“I
am trying to make clear through my writing something which I believe: that
biography- history in general- can be literature in the deepest and highest
sense of that term.” – Robert Caro
Born
in New York City on this date in 1935, Caro is best known for his biographies of United States political figures Robert Moses and Lyndon B.
Johnson and is the recipient of two Pulitzer Prizes and the National Book Award
medal for lifetime achievement.
Caro started in journalism while studying at Princeton University, was a reporter with the New Brunswick (N.J.) Daily Home News, and then served as an investigative reporter with Newsday where he came in contact with urban planner Moses. Fascinated by Moses’ power, he wrote The Power Broker in 1974, named by the Modern Library as one of the hundred greatest nonfiction books of the 20th Century.
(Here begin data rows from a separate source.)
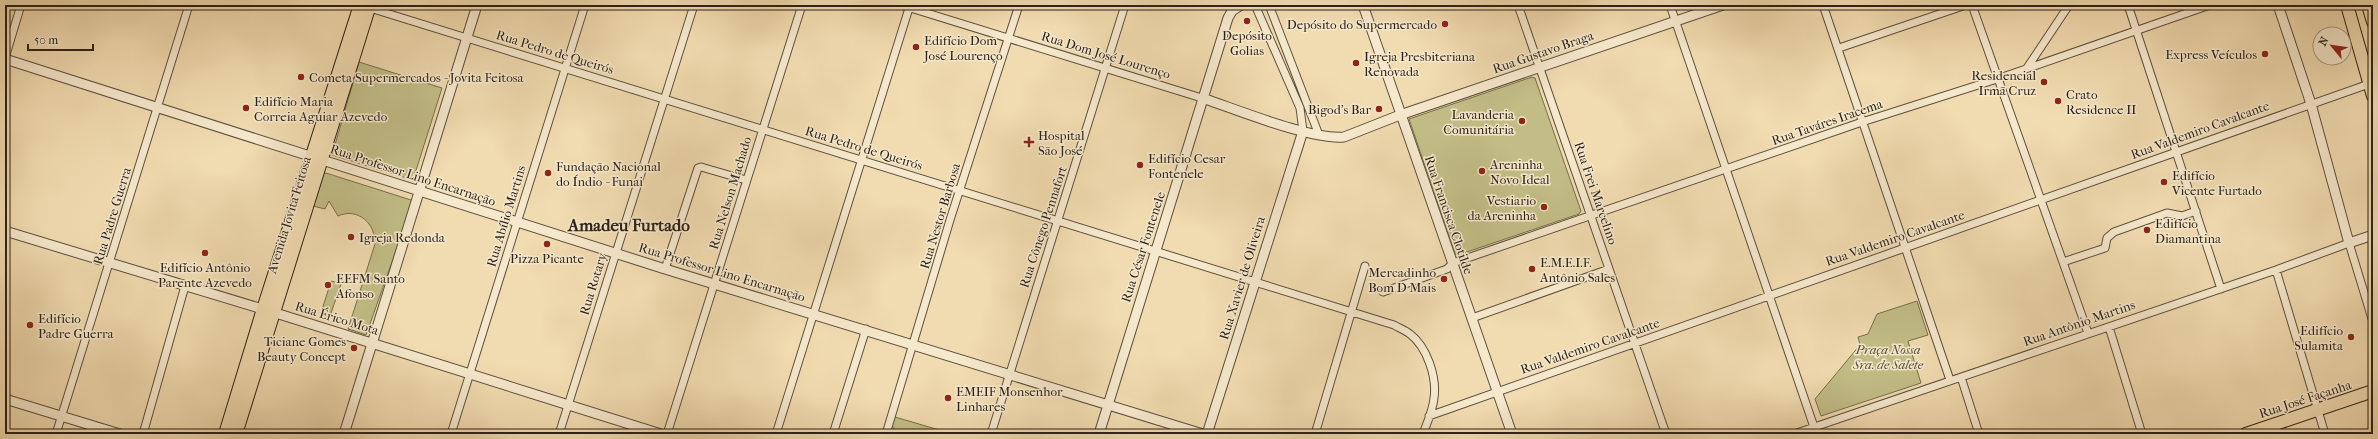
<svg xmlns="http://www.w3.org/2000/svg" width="2378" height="439" viewBox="0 0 2378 439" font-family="'IM FELL French Canon',serif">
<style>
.green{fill:#c2bd86;stroke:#776f4e}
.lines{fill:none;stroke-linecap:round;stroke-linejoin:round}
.minor-casing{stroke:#5d503d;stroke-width:9}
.tertiary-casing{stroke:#5d503d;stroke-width:11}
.primary-casing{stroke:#2c2117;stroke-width:14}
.minor{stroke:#f6e8cc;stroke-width:7}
.tertiary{stroke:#f6e8cc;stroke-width:9}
.primary{stroke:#f1dbb0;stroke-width:12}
.poi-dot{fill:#8f2418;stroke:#f6e8cc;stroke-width:1.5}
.labels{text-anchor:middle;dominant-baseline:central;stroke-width:3;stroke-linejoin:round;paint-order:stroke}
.poi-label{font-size:13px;fill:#2c2117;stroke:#f6e8cc;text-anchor:start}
.street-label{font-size:13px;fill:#2c2117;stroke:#f6e8cc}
.park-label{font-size:13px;font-style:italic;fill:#595038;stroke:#f6e8cc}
.district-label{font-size:17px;font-weight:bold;fill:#2c2117;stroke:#f6e8cc}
</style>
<rect width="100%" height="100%" fill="#f1dbb0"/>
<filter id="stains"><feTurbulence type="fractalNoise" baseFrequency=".005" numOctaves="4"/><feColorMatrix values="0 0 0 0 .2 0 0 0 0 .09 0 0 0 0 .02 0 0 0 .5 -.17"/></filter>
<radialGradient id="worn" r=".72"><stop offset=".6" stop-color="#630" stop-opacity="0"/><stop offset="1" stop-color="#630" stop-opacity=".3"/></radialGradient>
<!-- green -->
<path class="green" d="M359,62L442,88L413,180L332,155Z
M1532,77L1535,78L1581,211L1579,214L1458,255L1455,254L1409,119Z
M326,173L411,200L413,203L366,335L348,329L375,244C376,224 358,207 338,216L329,201L325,209L313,206L323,174Z
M331,281L341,284L330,316L321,313Z
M1917,301L1928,335L1908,341L1921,383L1821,416L1815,399L1860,345L1858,337L1868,334L1877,314Z
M895,417L953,434H895L896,431L892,426Z"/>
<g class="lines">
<defs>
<path id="minor" d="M901,5L1205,99
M1255,5L1300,108L1303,131
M1269,5L1319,135
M1518,5L1666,434
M1670,5L1814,427
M1823,5L1950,380
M1972,5L2088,333
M2128,5L2221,289
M370,8L1394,325C1399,328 1405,330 1410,334C1427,347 1437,377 1434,398C1433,410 1427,423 1423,434
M1839,48L1966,5
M5,58L21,5
M2027,68L2069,5
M2063,262L2105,248L2107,238L2114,232L2167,213L2182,216L2196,211
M665,269L698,168L701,167L746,180
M2276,270L2325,434
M1383,292L1447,269L1453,263L1862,122L1997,79L2210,5
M1472,318L1609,269
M2109,327L2142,434
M1961,377L1979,434
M1429,416L2369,84
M56,434L189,5
M143,434L185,286
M451,434L585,5
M559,434L694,5
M667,434L802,5
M776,434L910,5
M833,434L866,329
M886,434L950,220L1019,5
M991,434L1125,5
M1315,434L1365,266
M1794,434L2276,270L2349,243L2373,322"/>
<path id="tertiary" d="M1363,5L1512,434
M2278,5L2311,104L2349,243L2373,235
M5,59L665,269L1203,434
M1205,99C1238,110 1311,140 1344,137L1400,115L1723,5
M5,231L282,315L661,434
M5,399L120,434
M344,434L477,5
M1099,434L1228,18L1232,11L1241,5
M1207,434L1303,131"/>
<path id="primary" d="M2347,5L2373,96
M2368,5L2373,22
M225,434L263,309L360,5
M236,434L370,5
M2246,434L2373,391"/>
</defs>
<!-- minor casing -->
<use href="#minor" class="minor-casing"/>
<!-- tertiary casing -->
<use href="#tertiary" class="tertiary-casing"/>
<!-- primary casing -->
<use href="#primary" class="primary-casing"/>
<!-- minor -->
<use href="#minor" class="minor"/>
<!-- tertiary -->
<use href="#tertiary" class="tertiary"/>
<!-- primary -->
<use href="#primary" class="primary"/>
</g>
<!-- markers -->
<g class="poi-dot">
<circle cx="1247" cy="21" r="4"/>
<circle cx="1445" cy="24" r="4"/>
<circle cx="916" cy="47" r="4"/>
<circle cx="2265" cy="54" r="4"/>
<circle cx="1356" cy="63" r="4"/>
<circle cx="301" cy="77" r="4"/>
<circle cx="2044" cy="82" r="4"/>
<circle cx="2058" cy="101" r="4"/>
<circle cx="246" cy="108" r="4"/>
<circle cx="1379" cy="109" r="4"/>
<circle cx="1522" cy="121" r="4"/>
<path d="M1027 136h4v4h4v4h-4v4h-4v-4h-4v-4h4z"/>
<circle cx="1140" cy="165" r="4"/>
<circle cx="1482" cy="171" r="4"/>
<circle cx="548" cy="173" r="4"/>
<circle cx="2164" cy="182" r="4"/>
<circle cx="1544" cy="207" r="4"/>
<circle cx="2147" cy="230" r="4"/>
<circle cx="351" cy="237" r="4"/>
<circle cx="547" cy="244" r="4"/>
<circle cx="205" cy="253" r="4"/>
<circle cx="1532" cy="269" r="4"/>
<circle cx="1444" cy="279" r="4"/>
<circle cx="328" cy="285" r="4"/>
<circle cx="30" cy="325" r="4"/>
<circle cx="2351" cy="337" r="4"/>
<circle cx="354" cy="348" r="4"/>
<circle cx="948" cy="398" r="4"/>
</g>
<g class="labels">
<!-- poi labels -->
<g class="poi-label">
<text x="1437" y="24" text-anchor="end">Depósito do Supermercado</text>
<text x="1247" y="35" text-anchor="middle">Depósito<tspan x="1247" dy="15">Golias</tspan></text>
<text x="924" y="40">Edifício Dom<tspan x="924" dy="15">José Lourenço</tspan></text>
<text x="2257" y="54" text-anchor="end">Express Veículos</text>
<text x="1364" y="56">Igreja Presbiteriana<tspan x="1364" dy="15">Renovada</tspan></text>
<text x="2036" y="75" text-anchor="end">Residencial<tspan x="2036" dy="15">Irmã Cruz</tspan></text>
<text x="309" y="77">Cometa Supermercados - Jovita Feitosa</text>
<text x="2066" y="94">Crato<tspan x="2066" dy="15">Residence II</tspan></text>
<text x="254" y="101">Edifício Maria<tspan x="254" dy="15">Correia Aguiar Azevedo</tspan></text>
<text x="1371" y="109" text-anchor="end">Bigod's Bar</text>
<text x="1514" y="114" text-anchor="end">Lavanderia<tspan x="1514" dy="15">Comunitária</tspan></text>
<text x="1038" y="135">Hospital<tspan x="1038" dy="15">São José</tspan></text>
<text x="1148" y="158">Edifício Cesar<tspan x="1148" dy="15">Fontenele</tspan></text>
<text x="1490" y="164">Areninha<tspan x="1490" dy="15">Novo Ideal</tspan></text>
<text x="556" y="166">Fundação Nacional<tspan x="556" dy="15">do Índio - Funai</tspan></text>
<text x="2172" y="175">Edifício<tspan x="2172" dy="15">Vicente Furtado</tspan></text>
<text x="1536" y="200" text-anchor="end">Vestiario<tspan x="1536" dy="15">da Areninha</tspan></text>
<text x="2155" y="223">Edifício<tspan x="2155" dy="15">Diamantina</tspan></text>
<text x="359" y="237">Igreja Redonda</text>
<text x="547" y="258" text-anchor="middle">Pizza Picante</text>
<text x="1540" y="262">E.M.E.I.F.<tspan x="1540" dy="15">Antônio Sales</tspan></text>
<text x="205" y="267" text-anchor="middle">Edifício Antônio<tspan x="205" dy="15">Parente Azevedo</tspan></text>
<text x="1436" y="272" text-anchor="end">Mercadinho<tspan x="1436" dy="15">Bom D Mais</tspan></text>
<text x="336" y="278">EEFM Santo<tspan x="336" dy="15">Afonso</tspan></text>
<text x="38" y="318">Edifício<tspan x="38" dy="15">Padre Guerra</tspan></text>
<text x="2343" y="330" text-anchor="end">Edifício<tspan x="2343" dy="15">Sulamita</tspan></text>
<text x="346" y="341" text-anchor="end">Ticiane Gomes<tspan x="346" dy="15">Beauty Concept</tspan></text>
<text x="956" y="391">EMEIF Monsenhor<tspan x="956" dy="15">Linhares</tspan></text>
</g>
<!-- street labels -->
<g class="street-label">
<text transform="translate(555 52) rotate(17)">Rua Pedro de Queirós</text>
<text transform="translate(1543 52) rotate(-19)">Rua Gustavo Braga</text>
<text transform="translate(1106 55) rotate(17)">Rua Dom José Lourenço</text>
<text transform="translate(1827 122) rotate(-19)">Rua Taváres Iracema</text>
<text transform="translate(2200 130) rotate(-20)">Rua Valdemiro Cavalcante</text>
<text transform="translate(864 148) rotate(17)">Rua Pedro de Queirós</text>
<text transform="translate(413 175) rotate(18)">Rua Professor Lino Encarnação</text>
<text transform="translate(730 193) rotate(-73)">Rua Nelson Machado</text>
<text transform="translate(1596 193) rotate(71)">Rua Frei Marcelino</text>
<text transform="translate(289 215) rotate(-73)">Avenida Jovita Feitosa</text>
<text transform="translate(1449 215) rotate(71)">Rua Francisca Clotilde</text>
<text transform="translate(112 216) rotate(-73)">Rua Padre Guerra</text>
<text transform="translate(506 216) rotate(-73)">Rua Abílio Martins</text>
<text transform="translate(940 216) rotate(-73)">Rua Nestor Barbosa</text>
<text transform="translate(1043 227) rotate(-72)">Rua Cônego Pennafort</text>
<text transform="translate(1895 238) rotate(-19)">Rua Valdemiro Cavalcante</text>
<text transform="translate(1143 247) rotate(-72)">Rua César Fontenele</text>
<text transform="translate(722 272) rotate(17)">Rua Professor Lino Encarnação</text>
<text transform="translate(1242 278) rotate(-73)">Rua Xavier de Oliveira</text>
<text transform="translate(593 284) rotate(-73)">Rua Rotary</text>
<text transform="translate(337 318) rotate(17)">Rua Érico Mota</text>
<text transform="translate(2079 323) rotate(-19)">Rua Antônio Martins</text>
<text transform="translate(1590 346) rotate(-19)">Rua Valdemiro Cavalcante</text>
<text transform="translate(2305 399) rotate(-18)">Rua José Façanha</text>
</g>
<!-- park labels -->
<g class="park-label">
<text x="1888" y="349">Praça Nossa<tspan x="1888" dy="15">Sra. de Salete</tspan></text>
</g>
<!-- district labels -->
<g class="district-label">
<text x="629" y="225">Amadeu Furtado</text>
</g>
</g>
<!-- margin -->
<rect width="2378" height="439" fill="none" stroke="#f1dbb0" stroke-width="20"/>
<rect x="6" y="6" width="2366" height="427" fill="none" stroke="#2c2117" stroke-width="2"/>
<rect x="10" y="10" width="2358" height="419" fill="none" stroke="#2c2117"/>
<!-- north arrow -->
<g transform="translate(2332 46) rotate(299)"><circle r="19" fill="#f6e8cc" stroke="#a59884"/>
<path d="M0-3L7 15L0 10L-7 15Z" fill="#8f2418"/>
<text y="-6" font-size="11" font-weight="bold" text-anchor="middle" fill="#2c2117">N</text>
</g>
<!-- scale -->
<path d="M28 44v6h65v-6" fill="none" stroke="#2c2117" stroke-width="2"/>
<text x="34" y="44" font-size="12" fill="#2c2117" stroke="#f6e8cc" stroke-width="3" paint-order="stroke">50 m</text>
<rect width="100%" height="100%" filter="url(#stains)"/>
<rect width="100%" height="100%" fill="url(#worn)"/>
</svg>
The Power Broker is widely viewed as a seminal work because it combines painstaking historical research with a smoothly flowing narrative writing style.
His series of books on The Years of
Lyndon Johnson also has been widely praised and won nearly every possible literary award.
Lauded
for his exploration of how power both shapes lives and shapes decisions, he
noted, “I never wanted to do biography just to tell the life of a famous
man. I always wanted to use the life of a man to examine political
power, because democracy shapes our lives.”